To prepare the writing part of the DELE exam I have been churning out as many writing pieces from old exam papers as possible. About three texts a week is all I can manage, although in the C1 exam I’ll need to produce two pieces within 80 minutes. It takes me an hour of absolute concentration per piece (not to mention the preceding hour of procrastinatory coffee-making and paper-shuffling), 40 minutes to write, plus extra to work myself up to it and ensure I won’t be interrupted. Mentally, it’s tougher than facing up to a sinkful of dirty pans. In fact it made attacking the mess in the attic room look positively manageable.
What I’ve noticed, working with a stopwatch and counting the words at the end, is that there is no time to write about anything outside of the pautas, the guidelines. By the time I’ve covered the four to six points in the description fairly succinctly, I’ve not only run out of time, I’ve hit the upper word limit. Especially if you take the trouble to link the different ideas in (hopefully) a natural way.
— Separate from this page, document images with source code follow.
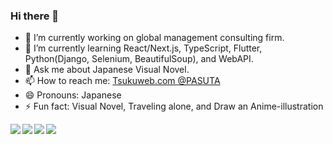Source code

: ### Hi there 👋

<!--
**pasuta-jp/pasuta-jp** is a ✨ _special_ ✨ repository because its `README.md` (this file) appears on your GitHub profile.

Here are some ideas to get you started:-->

- 🔭 I’m currently working on global management consulting firm.
- 🌱 I’m currently learning React/Next.js, TypeScript, Flutter, Python(Django, Selenium, BeautifulSoup), and WebAPI.
- 💬 Ask me about Japanese Visual Novel.
- 📫 How to reach me: [Tsukuweb.com @PASUTA](https://tsukuweb.com/member)
- 😄 Pronouns: Japanese
- ⚡ Fun fact: Visual Novel, Traveling alone, and Draw an Anime-illustration
<a href="https://github.com/pasuta-jp">
  <img align="left" src="https://github-readme-stats.vercel.app/api?username=pasuta-jp&theme=tokyonight&count_private=true&show_icons=true" />
</a>
<a href="https://github.com/pasuta-jp">
  <img align="left" src="https://github-readme-stats.vercel.app/api/top-langs/?username=pasuta-jp&theme=tokyonight&count_private=true" />
</a>
<a href="https://github.com/pasuta-jp">
  <img align="left" src="http://github-readme-streak-stats.herokuapp.com?user=pasuta-jp&theme=tokyonight" />
</a>
<!--<a href="https://github.com/pasuta-jp">
  <img align="left" src="https://github-readme-stats.vercel.app/api/top-langs/?username=pasuta-jp&count_private=true" />
</a>-->
<a href="https://github.com/pasuta-jp">
  <img align="left" src="https://github-profile-trophy.vercel.app/?username=pasuta-jp&theme=tokyonight&column=" />
</a>
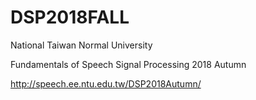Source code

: # DSP2018FALL

National Taiwan Normal University 

Fundamentals of Speech Signal Processing 2018 Autumn

http://speech.ee.ntu.edu.tw/DSP2018Autumn/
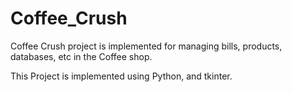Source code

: # Coffee_Crush

Coffee Crush project is implemented for managing bills, products, databases, etc in the Coffee shop.

This Project is implemented using Python, and tkinter.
You are only given a certain number of answer sheets to write on (three for task 1 and two for task 2) so you can’t just write an essay even if you are a perfectly fluent speed-writer. You obviously don’t want to waste time counting words in the exam so (now the printer is working) I have been printing the official answer sheets from the website and using them each time. That way I have a clear idea how full the pages have to be, so I can see at a glance how I’m doing in the exam and I can adapt while I’m writing.
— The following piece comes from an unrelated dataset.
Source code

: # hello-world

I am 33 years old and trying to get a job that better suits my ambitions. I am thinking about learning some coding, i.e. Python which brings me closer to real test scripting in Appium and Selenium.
Speaking of word limits, nobody can quite agree on the exact figures. Task 1 is usually listed as 220-250, and task 2 is down as either the same, or less: 180-220. El Cronómetro disagrees with itself on the issue (see p.45 vs p.46), and no wonder because the official DELE website is not entirely consistent. The teacher I paid specifically to prepare me for the oral seems to think it is impossible to know. Apparently there has been a change in recent years so I’m sticking to the current guide which gives the longer word limit (sigh) for both and ignoring old test papers that give a lower limit.
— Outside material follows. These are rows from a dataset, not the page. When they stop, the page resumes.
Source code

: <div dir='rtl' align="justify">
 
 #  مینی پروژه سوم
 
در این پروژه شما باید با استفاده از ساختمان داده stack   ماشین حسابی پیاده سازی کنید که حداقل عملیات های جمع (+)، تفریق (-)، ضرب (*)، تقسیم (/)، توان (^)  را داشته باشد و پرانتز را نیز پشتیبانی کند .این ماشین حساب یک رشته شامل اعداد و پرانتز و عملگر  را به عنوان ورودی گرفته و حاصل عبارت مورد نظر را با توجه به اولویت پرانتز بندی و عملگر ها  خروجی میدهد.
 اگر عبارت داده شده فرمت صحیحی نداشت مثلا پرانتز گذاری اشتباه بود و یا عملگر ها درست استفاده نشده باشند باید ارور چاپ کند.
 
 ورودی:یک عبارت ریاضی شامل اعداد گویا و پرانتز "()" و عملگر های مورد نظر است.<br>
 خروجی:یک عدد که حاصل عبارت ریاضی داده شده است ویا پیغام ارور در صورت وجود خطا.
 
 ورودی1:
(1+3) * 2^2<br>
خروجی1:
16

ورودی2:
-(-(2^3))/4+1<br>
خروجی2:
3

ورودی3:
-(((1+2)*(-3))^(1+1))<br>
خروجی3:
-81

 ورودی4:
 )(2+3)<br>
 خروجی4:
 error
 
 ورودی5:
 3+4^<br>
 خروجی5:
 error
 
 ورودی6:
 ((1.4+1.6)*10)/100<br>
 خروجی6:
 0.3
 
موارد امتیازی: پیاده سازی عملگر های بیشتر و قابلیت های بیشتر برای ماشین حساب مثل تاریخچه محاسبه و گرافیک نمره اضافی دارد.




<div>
I’ve also discovered that in contrast to what it says in El Cronómetro (p.47), there is NO time to write a draft copy – no way. This website corroborates. A brief outline maybe, but then again the pautas act as a rough outline anyway. There are fewer instructions for the first task, the one based on a 5-minute audio, because a lot of the information has to be surmised from the audio. Usually the instructions could be summarised as the following: What does the speaker argue and what do you think and why.
The official website is helpful with old exam questions and an example of a failed prueba and one which passed. From this I was able to work out that I should make more direct reference to the speaker in the audio, saying thinks like: “El punto de vista expuesto por el conferenciante es que…” Or “En la conferencia se exponen tres perspectivas…” It is important to present clearly in the text which ideas are from the speaker and which are your own.
Since Tarea 1 includes a 5-minute audio which is played twice, I figure that text will take me more than half of the 80 minutes, so I need to practise completing Tarea 2 in around 35 minutes. Tarea 2 often includes the option of a letter; I was told by one teacher that you should put your address at top of the page (as in real-life letters) but the example text marked APTO in the official guía only bears the place of writing and date, so I will not be wasting time on a full postal address.
I get my texts corrected and then I review the corrections, sometimes recopying them in categories. Although it’s been a struggle to find the time and the quiet to work, I’ve been buoyed by a noticeable improvement in my writing. I find now I can start a sentence without knowing exactly how I will end it and yet I still manage to end it. I’ve also seen my word count rise very slowly from below 200 in February to 250 words in 40 minutes, and I feel like my texts are more nuanced than before.
I want to keep up the writing practice until the exam, but I somehow have to squeeze in some proper Oral and Listening practice too. If nothing else, this autonomous exam prep is forcing me to be more self-disciplined. And the attic looks a lot better now.